__TASK GOAL__. Write the records below out in full, character for character, with no pictures.

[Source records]
*** Block opens ***

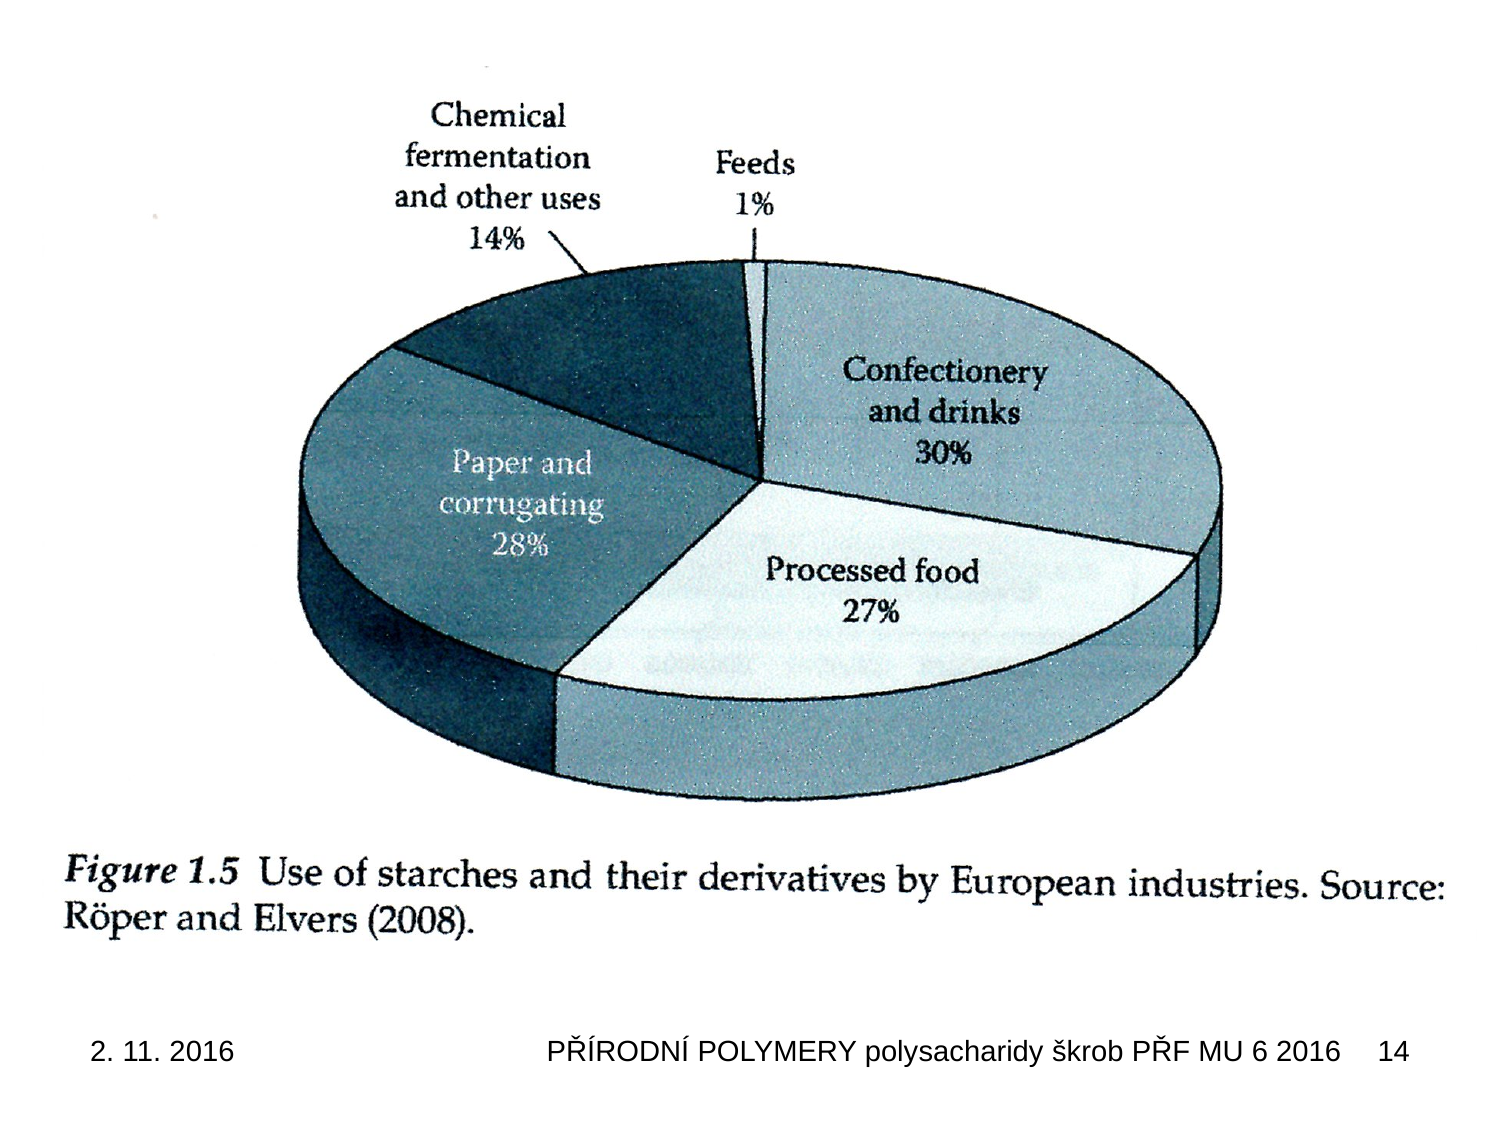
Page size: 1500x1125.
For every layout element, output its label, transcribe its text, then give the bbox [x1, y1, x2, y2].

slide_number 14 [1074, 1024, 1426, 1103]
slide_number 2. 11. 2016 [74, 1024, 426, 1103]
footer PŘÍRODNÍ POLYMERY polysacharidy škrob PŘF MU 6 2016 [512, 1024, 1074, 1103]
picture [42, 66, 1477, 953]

*** Block closes ***

__RESPONSE TO THIS TASK__.
Page size: 1500x1125.
For every layout element, output its label, transcribe its text, then give the bbox [x1, y1, x2, y2].

slide_number 14 [1074, 1024, 1426, 1103]
slide_number 2. 11. 2016 [74, 1024, 426, 1103]
footer PŘÍRODNÍ POLYMERY polysacharidy škrob PŘF MU 6 2016 [512, 1024, 1074, 1103]
picture [42, 66, 1477, 953]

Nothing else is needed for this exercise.